◆ WHAT YOU HAVE TO DO: Lines with the word "weak" are the ones wanted. Copy each of them from the entries below.

# # # # # # #

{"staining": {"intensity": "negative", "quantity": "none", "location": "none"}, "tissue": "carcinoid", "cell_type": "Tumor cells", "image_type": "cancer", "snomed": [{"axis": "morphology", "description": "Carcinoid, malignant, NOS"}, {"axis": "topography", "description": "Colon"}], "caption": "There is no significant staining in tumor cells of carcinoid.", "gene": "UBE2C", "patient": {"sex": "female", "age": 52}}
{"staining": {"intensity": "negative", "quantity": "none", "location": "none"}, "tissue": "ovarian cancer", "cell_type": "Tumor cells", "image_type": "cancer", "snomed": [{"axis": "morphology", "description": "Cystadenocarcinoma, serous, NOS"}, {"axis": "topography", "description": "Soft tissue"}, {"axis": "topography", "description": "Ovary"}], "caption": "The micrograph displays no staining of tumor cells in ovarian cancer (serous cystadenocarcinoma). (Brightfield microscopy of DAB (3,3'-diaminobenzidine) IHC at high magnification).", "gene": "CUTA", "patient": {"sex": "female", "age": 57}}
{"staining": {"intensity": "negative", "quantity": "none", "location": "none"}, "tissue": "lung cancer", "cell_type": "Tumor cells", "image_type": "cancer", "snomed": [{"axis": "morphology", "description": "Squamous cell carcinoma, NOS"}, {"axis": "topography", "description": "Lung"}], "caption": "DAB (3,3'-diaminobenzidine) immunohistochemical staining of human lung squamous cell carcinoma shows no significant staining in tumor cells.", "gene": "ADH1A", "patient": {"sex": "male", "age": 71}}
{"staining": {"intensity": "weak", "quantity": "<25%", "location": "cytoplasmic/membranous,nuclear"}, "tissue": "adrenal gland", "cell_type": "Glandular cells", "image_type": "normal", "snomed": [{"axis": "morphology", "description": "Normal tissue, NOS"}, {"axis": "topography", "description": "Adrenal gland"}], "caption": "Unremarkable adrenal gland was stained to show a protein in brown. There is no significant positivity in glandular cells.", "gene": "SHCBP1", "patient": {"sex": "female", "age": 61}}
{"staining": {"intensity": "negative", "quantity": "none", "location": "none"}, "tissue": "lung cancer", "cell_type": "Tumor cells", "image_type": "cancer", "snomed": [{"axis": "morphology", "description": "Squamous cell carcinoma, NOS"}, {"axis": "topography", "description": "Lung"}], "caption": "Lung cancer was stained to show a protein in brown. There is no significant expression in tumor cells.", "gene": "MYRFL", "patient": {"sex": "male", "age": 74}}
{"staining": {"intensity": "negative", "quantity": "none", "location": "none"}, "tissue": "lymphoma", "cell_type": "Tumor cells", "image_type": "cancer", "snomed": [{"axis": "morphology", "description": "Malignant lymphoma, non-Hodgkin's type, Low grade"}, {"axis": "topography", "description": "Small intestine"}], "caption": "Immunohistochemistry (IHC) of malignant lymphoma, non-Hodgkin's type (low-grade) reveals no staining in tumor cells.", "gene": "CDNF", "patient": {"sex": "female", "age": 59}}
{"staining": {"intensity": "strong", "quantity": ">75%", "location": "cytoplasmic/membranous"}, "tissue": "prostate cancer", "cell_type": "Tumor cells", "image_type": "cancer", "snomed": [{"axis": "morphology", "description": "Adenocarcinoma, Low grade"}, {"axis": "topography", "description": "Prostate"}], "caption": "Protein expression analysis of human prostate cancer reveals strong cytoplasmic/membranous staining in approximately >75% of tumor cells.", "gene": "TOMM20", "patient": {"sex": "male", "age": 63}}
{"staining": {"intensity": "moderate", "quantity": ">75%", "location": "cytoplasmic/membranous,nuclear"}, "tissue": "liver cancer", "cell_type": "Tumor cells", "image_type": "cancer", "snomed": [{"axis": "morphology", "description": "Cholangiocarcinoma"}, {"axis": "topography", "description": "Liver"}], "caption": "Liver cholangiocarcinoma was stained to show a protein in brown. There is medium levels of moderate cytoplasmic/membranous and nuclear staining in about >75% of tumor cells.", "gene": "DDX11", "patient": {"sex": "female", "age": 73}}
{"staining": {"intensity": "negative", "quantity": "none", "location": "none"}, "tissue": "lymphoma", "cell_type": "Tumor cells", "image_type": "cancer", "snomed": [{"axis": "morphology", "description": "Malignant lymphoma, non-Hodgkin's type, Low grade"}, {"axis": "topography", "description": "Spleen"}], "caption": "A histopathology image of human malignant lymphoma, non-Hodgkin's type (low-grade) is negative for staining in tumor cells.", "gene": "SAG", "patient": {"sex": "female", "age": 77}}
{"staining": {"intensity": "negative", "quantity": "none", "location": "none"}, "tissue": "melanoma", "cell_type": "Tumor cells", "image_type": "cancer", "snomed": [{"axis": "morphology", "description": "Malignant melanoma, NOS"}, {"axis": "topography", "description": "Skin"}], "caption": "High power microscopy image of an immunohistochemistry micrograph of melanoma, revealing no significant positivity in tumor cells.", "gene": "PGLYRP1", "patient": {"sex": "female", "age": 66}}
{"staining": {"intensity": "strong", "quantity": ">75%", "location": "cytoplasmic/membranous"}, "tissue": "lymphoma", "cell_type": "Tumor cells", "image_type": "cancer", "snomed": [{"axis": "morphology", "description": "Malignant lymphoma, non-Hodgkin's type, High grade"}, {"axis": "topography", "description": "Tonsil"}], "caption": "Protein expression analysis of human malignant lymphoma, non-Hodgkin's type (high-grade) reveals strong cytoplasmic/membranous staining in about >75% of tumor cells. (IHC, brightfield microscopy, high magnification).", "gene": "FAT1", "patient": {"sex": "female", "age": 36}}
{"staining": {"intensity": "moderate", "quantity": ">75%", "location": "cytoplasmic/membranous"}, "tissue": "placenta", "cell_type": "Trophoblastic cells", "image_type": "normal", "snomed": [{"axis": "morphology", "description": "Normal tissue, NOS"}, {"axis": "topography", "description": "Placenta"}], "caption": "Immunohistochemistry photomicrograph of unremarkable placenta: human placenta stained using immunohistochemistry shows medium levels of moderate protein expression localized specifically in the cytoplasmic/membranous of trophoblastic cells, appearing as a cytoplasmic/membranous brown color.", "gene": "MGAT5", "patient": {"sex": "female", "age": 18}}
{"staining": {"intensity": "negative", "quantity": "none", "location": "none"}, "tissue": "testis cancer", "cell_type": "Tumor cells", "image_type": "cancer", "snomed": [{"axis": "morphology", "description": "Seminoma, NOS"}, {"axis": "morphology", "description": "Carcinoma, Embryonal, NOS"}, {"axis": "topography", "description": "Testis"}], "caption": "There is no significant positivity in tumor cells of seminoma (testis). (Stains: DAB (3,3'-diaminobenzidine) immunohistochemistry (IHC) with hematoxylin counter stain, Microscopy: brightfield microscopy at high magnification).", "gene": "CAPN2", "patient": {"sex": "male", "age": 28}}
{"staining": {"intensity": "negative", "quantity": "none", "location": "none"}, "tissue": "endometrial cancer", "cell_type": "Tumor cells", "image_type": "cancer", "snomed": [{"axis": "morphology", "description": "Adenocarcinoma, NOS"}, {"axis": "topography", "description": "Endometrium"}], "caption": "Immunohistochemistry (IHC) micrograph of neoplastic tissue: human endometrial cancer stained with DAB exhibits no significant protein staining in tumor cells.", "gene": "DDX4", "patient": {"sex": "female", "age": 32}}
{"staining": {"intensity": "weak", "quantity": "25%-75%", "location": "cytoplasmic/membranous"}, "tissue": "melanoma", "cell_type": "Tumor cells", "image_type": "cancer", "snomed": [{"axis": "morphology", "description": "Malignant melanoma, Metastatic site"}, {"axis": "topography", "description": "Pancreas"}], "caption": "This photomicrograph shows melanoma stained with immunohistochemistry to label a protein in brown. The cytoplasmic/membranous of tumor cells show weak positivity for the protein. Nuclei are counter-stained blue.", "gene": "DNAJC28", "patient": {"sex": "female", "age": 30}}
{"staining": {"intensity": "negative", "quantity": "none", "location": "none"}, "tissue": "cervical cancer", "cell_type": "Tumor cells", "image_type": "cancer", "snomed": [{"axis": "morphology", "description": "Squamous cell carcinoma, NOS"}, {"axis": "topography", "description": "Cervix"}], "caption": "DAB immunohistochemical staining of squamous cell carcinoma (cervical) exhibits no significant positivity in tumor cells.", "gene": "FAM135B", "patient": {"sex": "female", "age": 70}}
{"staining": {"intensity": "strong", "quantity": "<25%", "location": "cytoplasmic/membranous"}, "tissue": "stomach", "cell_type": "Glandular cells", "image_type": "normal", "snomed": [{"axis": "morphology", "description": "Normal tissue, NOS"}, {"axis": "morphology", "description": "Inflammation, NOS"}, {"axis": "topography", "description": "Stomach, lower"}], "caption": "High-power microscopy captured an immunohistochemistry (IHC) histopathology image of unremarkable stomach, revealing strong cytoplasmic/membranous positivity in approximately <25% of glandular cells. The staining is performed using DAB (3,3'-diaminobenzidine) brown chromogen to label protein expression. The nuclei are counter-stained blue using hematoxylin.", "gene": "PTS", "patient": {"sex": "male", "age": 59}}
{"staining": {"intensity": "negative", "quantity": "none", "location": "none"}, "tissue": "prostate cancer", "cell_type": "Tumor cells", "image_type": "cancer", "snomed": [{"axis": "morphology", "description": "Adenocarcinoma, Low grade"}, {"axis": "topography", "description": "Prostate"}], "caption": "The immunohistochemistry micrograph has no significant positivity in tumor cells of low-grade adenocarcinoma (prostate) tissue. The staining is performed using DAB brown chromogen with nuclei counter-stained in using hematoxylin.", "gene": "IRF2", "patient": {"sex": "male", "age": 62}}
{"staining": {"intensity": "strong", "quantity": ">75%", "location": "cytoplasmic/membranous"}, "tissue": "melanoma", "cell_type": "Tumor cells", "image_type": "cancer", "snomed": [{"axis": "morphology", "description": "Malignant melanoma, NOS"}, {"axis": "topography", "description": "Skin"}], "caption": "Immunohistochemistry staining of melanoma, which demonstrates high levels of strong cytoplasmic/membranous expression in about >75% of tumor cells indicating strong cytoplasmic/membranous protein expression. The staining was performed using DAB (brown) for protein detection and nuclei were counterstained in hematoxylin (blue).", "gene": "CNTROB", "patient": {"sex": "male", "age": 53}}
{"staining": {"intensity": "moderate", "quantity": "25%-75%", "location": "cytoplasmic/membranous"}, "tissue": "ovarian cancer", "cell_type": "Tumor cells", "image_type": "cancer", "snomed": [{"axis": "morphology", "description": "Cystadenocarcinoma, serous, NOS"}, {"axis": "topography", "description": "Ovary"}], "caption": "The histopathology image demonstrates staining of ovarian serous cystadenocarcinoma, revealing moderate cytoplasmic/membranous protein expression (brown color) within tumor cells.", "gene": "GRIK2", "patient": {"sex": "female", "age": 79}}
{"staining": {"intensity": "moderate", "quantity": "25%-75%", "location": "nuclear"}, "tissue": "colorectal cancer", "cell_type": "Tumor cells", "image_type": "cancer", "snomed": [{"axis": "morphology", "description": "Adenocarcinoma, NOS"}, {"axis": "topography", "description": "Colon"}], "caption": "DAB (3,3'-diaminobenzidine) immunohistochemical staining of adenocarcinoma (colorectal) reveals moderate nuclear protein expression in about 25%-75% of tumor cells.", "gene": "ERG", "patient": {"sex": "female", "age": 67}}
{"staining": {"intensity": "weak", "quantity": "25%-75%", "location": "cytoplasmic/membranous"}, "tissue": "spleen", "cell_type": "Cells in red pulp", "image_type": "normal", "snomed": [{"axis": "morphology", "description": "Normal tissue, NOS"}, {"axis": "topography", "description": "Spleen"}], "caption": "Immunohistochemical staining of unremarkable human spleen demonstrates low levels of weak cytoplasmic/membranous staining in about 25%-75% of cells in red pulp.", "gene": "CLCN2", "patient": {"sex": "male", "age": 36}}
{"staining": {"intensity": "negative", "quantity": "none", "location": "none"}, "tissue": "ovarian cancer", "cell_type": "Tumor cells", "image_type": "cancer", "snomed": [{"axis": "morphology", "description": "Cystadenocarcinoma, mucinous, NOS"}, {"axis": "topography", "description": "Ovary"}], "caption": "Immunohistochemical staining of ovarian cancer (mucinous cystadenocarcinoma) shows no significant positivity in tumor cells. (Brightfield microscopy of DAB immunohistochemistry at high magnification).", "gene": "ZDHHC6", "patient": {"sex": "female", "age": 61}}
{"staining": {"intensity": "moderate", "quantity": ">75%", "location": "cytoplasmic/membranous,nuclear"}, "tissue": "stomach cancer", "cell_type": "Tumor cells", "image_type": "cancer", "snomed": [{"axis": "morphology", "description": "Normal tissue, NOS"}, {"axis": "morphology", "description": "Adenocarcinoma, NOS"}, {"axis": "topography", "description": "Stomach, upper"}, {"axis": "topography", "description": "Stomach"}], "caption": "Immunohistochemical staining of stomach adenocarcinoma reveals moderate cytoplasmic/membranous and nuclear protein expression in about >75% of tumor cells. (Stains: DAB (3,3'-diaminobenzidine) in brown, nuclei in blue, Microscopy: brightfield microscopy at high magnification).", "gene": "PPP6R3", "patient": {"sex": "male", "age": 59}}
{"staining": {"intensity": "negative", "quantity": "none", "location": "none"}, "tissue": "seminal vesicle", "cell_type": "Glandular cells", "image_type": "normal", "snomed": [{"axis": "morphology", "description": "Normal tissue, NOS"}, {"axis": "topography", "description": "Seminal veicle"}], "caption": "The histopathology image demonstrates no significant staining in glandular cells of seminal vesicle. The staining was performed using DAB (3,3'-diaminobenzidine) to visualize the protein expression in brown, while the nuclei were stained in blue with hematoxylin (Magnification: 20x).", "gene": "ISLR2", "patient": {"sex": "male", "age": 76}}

# # # # # # #

◆ EXPECTED OUTPUT:
{"staining": {"intensity": "weak", "quantity": "<25%", "location": "cytoplasmic/membranous,nuclear"}, "tissue": "adrenal gland", "cell_type": "Glandular cells", "image_type": "normal", "snomed": [{"axis": "morphology", "description": "Normal tissue, NOS"}, {"axis": "topography", "description": "Adrenal gland"}], "caption": "Unremarkable adrenal gland was stained to show a protein in brown. There is no significant positivity in glandular cells.", "gene": "SHCBP1", "patient": {"sex": "female", "age": 61}}
{"staining": {"intensity": "weak", "quantity": "25%-75%", "location": "cytoplasmic/membranous"}, "tissue": "melanoma", "cell_type": "Tumor cells", "image_type": "cancer", "snomed": [{"axis": "morphology", "description": "Malignant melanoma, Metastatic site"}, {"axis": "topography", "description": "Pancreas"}], "caption": "This photomicrograph shows melanoma stained with immunohistochemistry to label a protein in brown. The cytoplasmic/membranous of tumor cells show weak positivity for the protein. Nuclei are counter-stained blue.", "gene": "DNAJC28", "patient": {"sex": "female", "age": 30}}
{"staining": {"intensity": "weak", "quantity": "25%-75%", "location": "cytoplasmic/membranous"}, "tissue": "spleen", "cell_type": "Cells in red pulp", "image_type": "normal", "snomed": [{"axis": "morphology", "description": "Normal tissue, NOS"}, {"axis": "topography", "description": "Spleen"}], "caption": "Immunohistochemical staining of unremarkable human spleen demonstrates low levels of weak cytoplasmic/membranous staining in about 25%-75% of cells in red pulp.", "gene": "CLCN2", "patient": {"sex": "male", "age": 36}}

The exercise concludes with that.